§ Bounding box prediction data

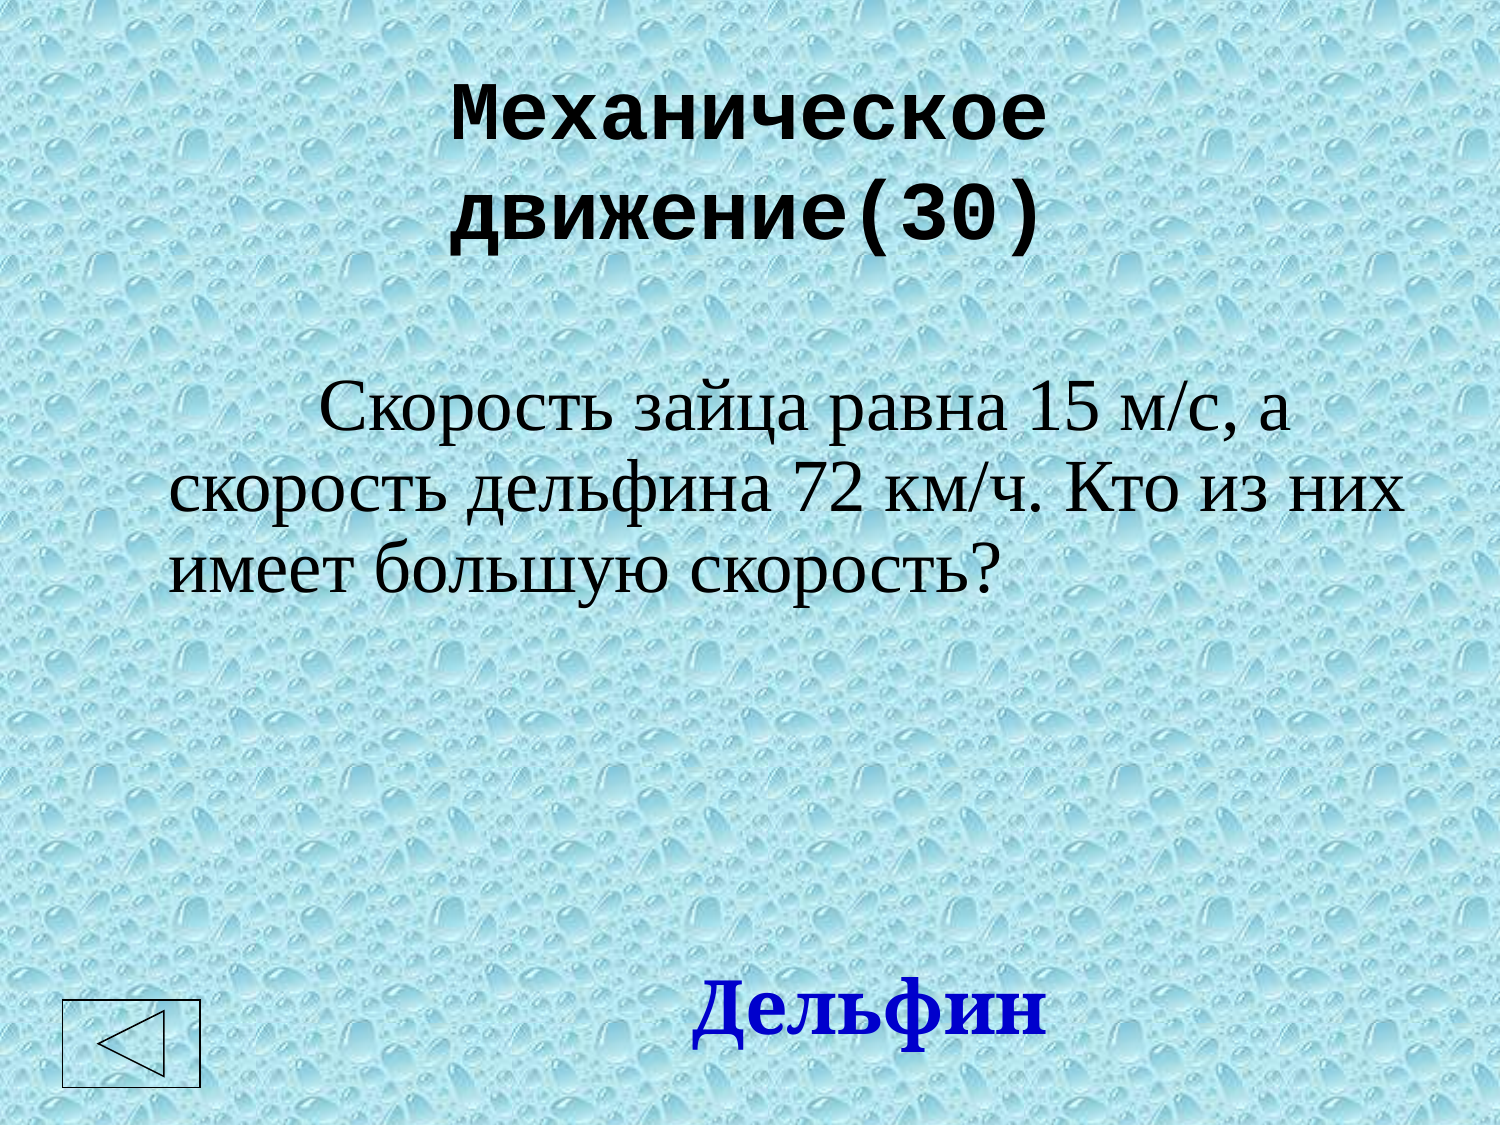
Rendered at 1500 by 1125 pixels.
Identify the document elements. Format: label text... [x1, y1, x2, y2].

picture [0, 0, 1500, 1125]
title Механическое движение(30) [112, 62, 1388, 251]
text_box Скорость зайца равна 15 м/с, а скорость дельфина 72 км/ч. Кто из них имеет большую скорость? [97, 358, 1424, 705]
text_box Дельфин [513, 952, 1227, 1065]
text_box [62, 999, 200, 1088]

§ Problem details
Copy the records above exactly, omitting every picture.

§ Finished task
Rendered at 1500 by 1125 pixels.
Identify the document elements. Format: label text... [x1, y1, x2, y2].

picture [0, 0, 1500, 1125]
title Механическое движение(30) [112, 62, 1388, 251]
text_box Скорость зайца равна 15 м/с, а скорость дельфина 72 км/ч. Кто из них имеет большую скорость? [97, 358, 1424, 705]
text_box Дельфин [513, 952, 1227, 1065]
text_box [62, 999, 200, 1088]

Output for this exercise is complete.